> Job item
Your copy of the listing should be exact and should contain no pictures.

> Task material
· · · · · · ·

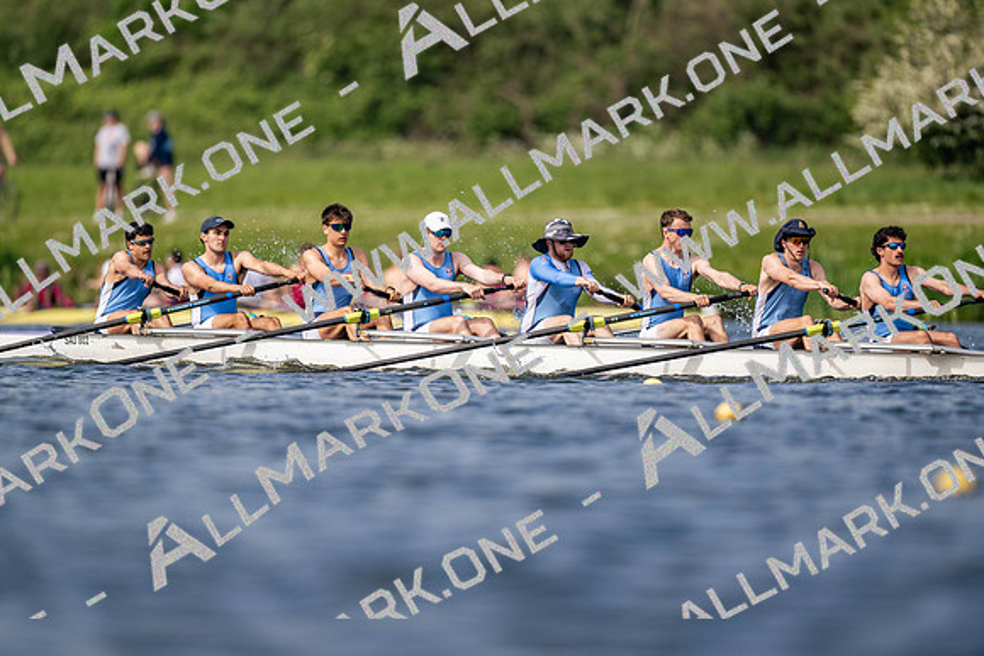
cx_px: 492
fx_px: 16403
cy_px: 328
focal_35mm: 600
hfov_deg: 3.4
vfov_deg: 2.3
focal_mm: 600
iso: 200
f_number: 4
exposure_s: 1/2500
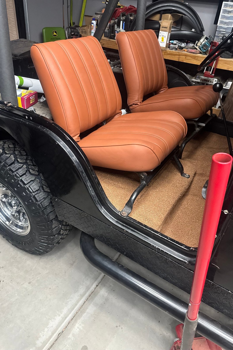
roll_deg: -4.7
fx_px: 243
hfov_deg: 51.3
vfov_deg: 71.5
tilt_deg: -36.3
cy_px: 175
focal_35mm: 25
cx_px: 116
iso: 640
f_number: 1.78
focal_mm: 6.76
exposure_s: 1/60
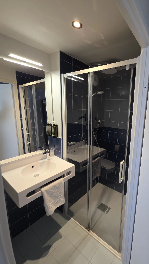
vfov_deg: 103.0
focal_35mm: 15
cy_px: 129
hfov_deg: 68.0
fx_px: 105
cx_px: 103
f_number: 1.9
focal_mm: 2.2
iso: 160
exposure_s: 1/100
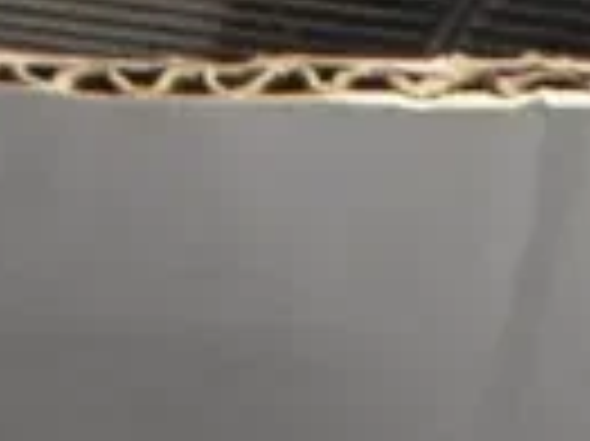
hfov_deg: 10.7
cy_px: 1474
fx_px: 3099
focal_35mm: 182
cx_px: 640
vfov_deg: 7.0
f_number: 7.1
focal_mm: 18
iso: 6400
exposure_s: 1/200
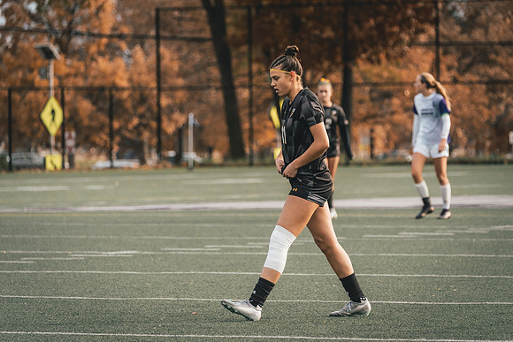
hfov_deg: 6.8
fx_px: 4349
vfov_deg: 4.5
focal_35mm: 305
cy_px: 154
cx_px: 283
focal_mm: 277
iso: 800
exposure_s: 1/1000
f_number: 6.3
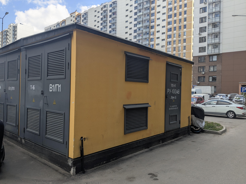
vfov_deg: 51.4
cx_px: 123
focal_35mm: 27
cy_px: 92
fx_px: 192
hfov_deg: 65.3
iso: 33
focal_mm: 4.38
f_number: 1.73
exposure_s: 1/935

· · · · · · ·

> Your response
cx_px: 492
fx_px: 16403
cy_px: 328
focal_35mm: 600
hfov_deg: 3.4
vfov_deg: 2.3
focal_mm: 600
iso: 200
f_number: 4
exposure_s: 1/2500
roll_deg: -4.7
fx_px: 243
hfov_deg: 51.3
vfov_deg: 71.5
tilt_deg: -36.3
cy_px: 175
focal_35mm: 25
cx_px: 116
iso: 640
f_number: 1.78
focal_mm: 6.76
exposure_s: 1/60
vfov_deg: 103.0
focal_35mm: 15
cy_px: 129
hfov_deg: 68.0
fx_px: 105
cx_px: 103
f_number: 1.9
focal_mm: 2.2
iso: 160
exposure_s: 1/100
hfov_deg: 10.7
cy_px: 1474
fx_px: 3099
focal_35mm: 182
cx_px: 640
vfov_deg: 7.0
f_number: 7.1
focal_mm: 18
iso: 6400
exposure_s: 1/200
hfov_deg: 6.8
fx_px: 4349
vfov_deg: 4.5
focal_35mm: 305
cy_px: 154
cx_px: 283
focal_mm: 277
iso: 800
exposure_s: 1/1000
f_number: 6.3
vfov_deg: 51.4
cx_px: 123
focal_35mm: 27
cy_px: 92
fx_px: 192
hfov_deg: 65.3
iso: 33
focal_mm: 4.38
f_number: 1.73
exposure_s: 1/935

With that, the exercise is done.